■ **Passage shown**:
== Segment start ==

That's enough for now. I will return to address what I DO believe another day, and I think you'll be surprised. I've been greatly influenced in what I do and do not believe by Dr. Robert Price, Karen Armstrong, and Bishop John Shelby Spong, Each of these began their faith careers as fundamentalists and have since revised their views to varying degrees. I encourage you to read their works and diligently seek truth. We ALL spend far too much time confirming what we already believe; we could benefit from exposing ourselves to and understanding things we don't believe.

== Segment end ==

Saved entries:
== Segment start ==

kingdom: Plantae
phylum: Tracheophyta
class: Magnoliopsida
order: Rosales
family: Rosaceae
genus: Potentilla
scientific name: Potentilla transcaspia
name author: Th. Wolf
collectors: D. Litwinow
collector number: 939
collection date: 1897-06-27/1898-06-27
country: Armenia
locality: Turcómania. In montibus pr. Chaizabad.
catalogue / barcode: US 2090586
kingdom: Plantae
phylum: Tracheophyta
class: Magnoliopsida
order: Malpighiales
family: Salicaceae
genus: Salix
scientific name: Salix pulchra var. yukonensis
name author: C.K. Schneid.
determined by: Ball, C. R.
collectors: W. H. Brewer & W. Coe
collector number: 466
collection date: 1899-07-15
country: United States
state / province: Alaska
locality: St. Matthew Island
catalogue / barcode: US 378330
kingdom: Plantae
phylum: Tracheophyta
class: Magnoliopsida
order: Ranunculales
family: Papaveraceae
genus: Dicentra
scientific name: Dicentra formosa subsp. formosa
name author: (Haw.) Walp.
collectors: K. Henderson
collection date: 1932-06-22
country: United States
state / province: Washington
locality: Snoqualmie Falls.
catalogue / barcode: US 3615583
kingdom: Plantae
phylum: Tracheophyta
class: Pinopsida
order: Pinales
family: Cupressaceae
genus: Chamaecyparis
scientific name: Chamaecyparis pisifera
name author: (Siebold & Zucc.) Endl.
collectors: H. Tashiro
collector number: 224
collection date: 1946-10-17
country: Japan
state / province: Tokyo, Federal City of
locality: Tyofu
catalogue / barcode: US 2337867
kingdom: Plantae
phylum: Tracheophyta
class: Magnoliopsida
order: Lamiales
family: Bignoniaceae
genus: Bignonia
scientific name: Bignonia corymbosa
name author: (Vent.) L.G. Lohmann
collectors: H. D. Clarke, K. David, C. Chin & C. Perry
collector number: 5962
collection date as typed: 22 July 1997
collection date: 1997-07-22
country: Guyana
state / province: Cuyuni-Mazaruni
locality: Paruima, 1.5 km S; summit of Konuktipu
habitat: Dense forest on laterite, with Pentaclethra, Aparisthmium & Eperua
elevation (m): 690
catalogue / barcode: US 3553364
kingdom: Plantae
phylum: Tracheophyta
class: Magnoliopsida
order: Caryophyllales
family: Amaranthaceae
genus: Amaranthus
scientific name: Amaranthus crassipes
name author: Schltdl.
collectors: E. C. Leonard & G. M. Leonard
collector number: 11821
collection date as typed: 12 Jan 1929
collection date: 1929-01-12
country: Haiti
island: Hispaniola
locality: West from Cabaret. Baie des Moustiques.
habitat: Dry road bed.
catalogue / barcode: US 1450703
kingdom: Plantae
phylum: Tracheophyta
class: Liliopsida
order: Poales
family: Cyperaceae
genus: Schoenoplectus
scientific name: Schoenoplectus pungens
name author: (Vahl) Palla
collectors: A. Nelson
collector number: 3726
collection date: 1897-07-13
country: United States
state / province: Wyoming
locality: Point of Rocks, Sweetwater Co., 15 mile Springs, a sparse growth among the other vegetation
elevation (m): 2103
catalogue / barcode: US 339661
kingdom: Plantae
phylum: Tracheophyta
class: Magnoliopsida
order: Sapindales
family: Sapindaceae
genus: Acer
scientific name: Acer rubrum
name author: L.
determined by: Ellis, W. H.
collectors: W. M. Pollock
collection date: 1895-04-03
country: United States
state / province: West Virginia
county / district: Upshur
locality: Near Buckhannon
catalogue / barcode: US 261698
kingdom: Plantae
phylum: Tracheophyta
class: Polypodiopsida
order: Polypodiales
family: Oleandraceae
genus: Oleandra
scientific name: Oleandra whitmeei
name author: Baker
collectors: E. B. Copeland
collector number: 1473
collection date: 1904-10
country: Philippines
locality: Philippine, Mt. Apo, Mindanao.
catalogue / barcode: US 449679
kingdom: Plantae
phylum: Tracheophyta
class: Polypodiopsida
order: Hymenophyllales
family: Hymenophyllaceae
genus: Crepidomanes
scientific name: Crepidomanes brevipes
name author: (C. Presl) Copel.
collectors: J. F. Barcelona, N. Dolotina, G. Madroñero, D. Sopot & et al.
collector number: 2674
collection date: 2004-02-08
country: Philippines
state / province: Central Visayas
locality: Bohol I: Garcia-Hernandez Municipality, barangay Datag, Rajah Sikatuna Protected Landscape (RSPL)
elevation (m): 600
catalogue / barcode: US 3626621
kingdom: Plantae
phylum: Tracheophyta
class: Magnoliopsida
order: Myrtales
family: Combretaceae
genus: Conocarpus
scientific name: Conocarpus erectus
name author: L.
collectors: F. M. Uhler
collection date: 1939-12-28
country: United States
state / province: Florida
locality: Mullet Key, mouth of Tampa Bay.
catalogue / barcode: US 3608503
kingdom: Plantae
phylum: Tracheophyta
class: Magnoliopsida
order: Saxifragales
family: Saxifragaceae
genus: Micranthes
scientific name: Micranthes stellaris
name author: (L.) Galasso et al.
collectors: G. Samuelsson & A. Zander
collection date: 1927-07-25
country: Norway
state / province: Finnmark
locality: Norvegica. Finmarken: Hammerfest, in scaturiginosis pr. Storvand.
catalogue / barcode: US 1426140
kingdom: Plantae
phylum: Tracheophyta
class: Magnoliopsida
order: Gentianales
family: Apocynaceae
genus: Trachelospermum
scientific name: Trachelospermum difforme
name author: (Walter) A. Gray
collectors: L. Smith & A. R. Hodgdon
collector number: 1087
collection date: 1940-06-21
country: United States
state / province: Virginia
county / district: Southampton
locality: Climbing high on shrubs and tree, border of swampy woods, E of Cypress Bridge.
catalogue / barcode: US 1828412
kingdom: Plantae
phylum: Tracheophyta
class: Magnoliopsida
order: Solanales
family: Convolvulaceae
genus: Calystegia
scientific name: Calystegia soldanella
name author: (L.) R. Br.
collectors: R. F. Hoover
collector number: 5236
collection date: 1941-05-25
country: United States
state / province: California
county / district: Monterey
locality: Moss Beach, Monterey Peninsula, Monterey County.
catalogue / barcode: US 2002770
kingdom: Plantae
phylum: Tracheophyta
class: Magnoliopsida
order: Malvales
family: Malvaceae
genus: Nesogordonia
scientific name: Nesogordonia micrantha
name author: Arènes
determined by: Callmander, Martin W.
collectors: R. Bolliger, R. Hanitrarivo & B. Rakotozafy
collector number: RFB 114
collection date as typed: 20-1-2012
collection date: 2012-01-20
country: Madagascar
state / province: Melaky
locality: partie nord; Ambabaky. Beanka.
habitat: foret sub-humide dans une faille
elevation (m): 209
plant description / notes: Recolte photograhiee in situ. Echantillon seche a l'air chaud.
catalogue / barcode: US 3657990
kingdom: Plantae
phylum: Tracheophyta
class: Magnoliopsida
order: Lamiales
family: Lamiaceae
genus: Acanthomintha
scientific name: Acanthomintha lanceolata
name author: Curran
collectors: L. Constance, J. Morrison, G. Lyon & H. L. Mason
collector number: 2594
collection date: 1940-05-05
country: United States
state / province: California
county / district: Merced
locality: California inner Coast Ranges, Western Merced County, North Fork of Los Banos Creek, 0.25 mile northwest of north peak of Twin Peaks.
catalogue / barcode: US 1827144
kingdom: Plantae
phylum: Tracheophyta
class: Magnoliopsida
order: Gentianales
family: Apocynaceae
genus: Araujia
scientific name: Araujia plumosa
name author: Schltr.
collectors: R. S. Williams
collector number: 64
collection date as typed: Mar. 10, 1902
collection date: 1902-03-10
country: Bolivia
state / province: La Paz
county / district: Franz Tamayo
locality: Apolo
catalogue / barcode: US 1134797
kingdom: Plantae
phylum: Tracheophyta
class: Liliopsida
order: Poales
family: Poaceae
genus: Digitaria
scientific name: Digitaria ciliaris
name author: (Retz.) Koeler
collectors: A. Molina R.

== Segment end ==

■ **Required tasks**:
a. According to the passage on belief, how did Dr. Robert Price, Karen Armstrong, and Bishop John Shelby Spong each begin their faith careers?
b. Please copy the stretch of the passage on belief from "That's enough for" through "we don't believe.".

■ **Answers to each task**:
a. They each began as fundamentalists.

b.
That's enough for now. I will return to address what I DO believe another day, and I think you'll be surprised. I've been greatly influenced in what I do and do not believe by Dr. Robert Price, Karen Armstrong, and Bishop John Shelby Spong, Each of these began their faith careers as fundamentalists and have since revised their views to varying degrees. I encourage you to read their works and diligently seek truth. We ALL spend far too much time confirming what we already believe; we could benefit from exposing ourselves to and understanding things we don't believe.